81 % des plaintes pour viol en Israël classées sans suites
C'est l'association des centres d'aide aux victimes de viol qui a donné ces chiffres à la Knesset ; "J'ai l'impression d'un échec permanent", dit une députée
Selon une information rendue publique, lundi, par l’Association des centres d’aide aux victimes de viol (ARCCI), en 2023, 81 % des plaintes pour harcèlement sexuel ou agression sexuelle en Israël n’ont donné lieu à aucune inculpation.
À l’appui des chiffres présentés lundi à la commission de la Knesset pour la promotion des femmes, l’ARCCI a rappelé que 6 405 plaintes pour abus sexuels ou harcèlement sexuel avaient été déposées auprès de la police en 2023, soit une baisse de 3 % par rapport à l’année précédente. Dans le lot, 4 823 plaintes ont été adressées aux services du procureur de l’État, mais seulement 663 d’entre elles ont donné lieu à une inculpation.
Selon les données de l’ARCCI, 81 % des plaintes n’ont pas donné lieu à inculpation – dans plus des deux tiers des cas en raison de ce qui est qualifié de manque de preuves et dans 20 % des cas en raison d’un prétendu manque de culpabilité –, 17 % ont abouti à une inculpation et 2 % se sont réglées par un accord à l’amiable.

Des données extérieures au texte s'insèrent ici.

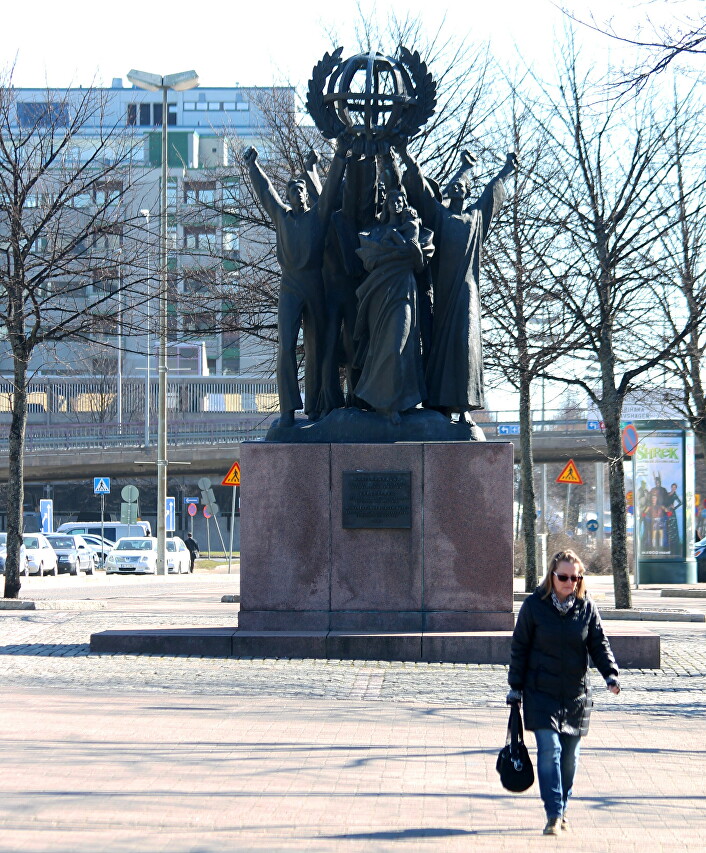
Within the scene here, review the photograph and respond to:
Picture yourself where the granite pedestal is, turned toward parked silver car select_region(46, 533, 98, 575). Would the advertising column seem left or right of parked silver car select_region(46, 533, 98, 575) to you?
right

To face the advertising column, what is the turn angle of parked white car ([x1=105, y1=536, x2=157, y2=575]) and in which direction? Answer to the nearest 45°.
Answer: approximately 90° to its left

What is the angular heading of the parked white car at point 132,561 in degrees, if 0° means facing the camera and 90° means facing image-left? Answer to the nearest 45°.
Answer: approximately 45°

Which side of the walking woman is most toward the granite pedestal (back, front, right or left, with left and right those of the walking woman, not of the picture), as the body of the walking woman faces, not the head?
back

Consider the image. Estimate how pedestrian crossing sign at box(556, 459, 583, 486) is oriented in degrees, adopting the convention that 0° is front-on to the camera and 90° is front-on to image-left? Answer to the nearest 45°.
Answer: approximately 0°

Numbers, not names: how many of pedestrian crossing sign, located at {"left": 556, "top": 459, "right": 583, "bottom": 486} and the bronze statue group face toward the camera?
2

L’organisation a souligné que ses chiffres différaient quelque peu de ceux avancés par les services du procureur – pour lesquels 22 % des plaintes ont donné lieu à inculpation et 76 % ont été classées sans suites – en raison du calendrier des décisions et de l’année de dépôt des plaintes.

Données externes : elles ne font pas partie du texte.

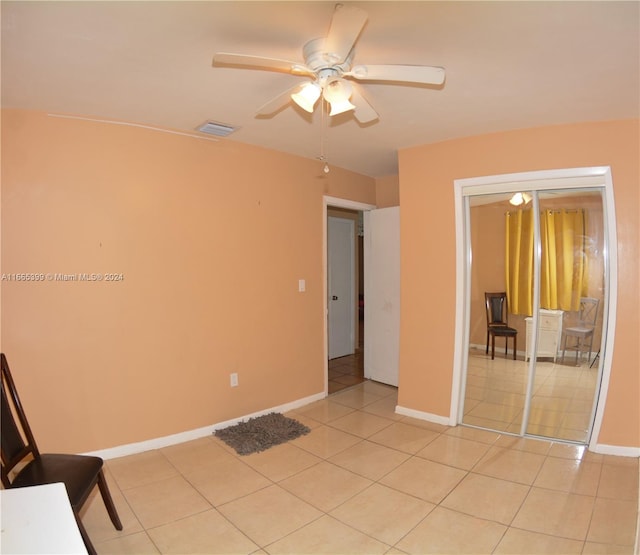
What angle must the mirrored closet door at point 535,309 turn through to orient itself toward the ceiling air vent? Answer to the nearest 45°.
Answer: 0° — it already faces it

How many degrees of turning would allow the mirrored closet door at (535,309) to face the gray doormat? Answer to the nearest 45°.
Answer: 0° — it already faces it

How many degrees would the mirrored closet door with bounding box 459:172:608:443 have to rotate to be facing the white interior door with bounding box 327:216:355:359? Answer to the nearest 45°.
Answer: approximately 90° to its right

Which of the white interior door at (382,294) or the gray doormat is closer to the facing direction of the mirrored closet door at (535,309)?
the gray doormat

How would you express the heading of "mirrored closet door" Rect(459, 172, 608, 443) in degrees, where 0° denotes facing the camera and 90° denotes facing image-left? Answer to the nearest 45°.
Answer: approximately 45°

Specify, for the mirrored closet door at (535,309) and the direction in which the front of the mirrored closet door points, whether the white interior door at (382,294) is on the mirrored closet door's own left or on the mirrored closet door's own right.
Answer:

Pnina Tamano-Shata, députée du parti HaMahane HaMamlakhti et présidente de la commission de la Knesset en question, a ajouté que les chiffres étaient « très durs » et témoignaient d’« une véritable calamité nationale », accusant les procureurs de réserver aux plaintes « un classement vertical ».

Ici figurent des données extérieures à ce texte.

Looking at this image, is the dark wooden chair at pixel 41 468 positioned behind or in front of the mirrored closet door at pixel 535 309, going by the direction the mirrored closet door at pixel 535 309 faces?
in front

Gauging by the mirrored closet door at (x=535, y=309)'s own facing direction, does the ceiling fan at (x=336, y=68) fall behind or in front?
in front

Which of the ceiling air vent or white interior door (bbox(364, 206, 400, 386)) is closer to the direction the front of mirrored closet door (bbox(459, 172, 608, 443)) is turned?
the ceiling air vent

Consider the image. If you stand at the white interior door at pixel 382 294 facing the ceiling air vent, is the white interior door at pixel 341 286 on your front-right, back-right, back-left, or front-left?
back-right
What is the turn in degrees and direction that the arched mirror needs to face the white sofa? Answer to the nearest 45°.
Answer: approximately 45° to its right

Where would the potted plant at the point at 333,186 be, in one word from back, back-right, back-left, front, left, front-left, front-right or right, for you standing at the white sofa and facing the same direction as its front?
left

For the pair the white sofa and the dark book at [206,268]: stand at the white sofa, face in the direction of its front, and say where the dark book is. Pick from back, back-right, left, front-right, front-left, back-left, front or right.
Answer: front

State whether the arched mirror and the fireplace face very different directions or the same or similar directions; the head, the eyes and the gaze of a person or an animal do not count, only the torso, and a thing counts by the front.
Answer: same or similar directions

« Pas plus tard qu’hier, on a appris le cas ô combien difficile du viol collectif d’une jeune fille âgée de 15 ans dans le nord du pays », a déclaré Tamano-Shata. « Nous ne pouvons pas nous permettre d’arrêter de faire tout ce que nous pouvons pour lutter contre ces agissements ignobles qui profanent l’âme de nos garçons et de nos filles. »
Orit Sulitzeanu, directrice de l’ARCCI, a expliqué à la commission qu’en 2023, 133 plaintes avaient été déposées pour crime sexuel présumé de la part d’agents de police, et que les deux tiers avaient été classées sans suites sans même une enquête, et 91 % des cas restants ne donnant au final lieu à aucune inculpation.
Un représentant de la police a affirmé que le chiffre n’était en réalité que de 43 % de plaintes classées sans suites sans enquête. Tamano-Shata a répondu qu’un tel chiffre restait « extrêmement grave » et a demandé qu’une autre réunion soit consacrée à la question.
« J’ai l’impression d’un échec permanent », a-t-elle ajouté. « Nous devons créer une commission chargée de la lutte contre les abus sexuels. »
Matti Sarfati Harkavi, députée du parti Yesh Atid, a déclaré lors de cette réunion : « La situation qui est la nôtre, à nous femmes, est tout sauf satisfaisante et ces chiffres sont inquiétants. Et cela affecte tous les pans de notre existence. Et tout le monde se désintéresse de cette lutte. »
Selon les informations communiquées par l’ARCCI, les plaintes concernant l’envoi ou la diffusion de photos à caractère sexuel sans consentement ont plus que doublé entre 2022 et 2023, avec un total de 367 plaintes déposées l’an dernier contre 171 un an plus tôt.
Selon ces mêmes informations, dans les six premiers mois de la guerre Israël-Hamas déclenchée par le massacre du 7 octobre 2023, l’ARCCI a reçu plus de 26 000 appels, dont plus de 8 000 de personnes n’ayant précédemment jamais appelé, beaucoup le faisant en s’excusant, « de crainte que le fait de demander de l’aide à pareil moment n’était pas légitime ».
Selon les mêmes sources, certains de ces appels ont été passés par des habitantes du nord et du sud évacuées vers des centres d’accueil et exposées à des abus sexuels dans leur nouvel environnement.
À l’issue de ces tout premiers mois, le nombre d’appels est revenu à son niveau habituel d’avant-guerre.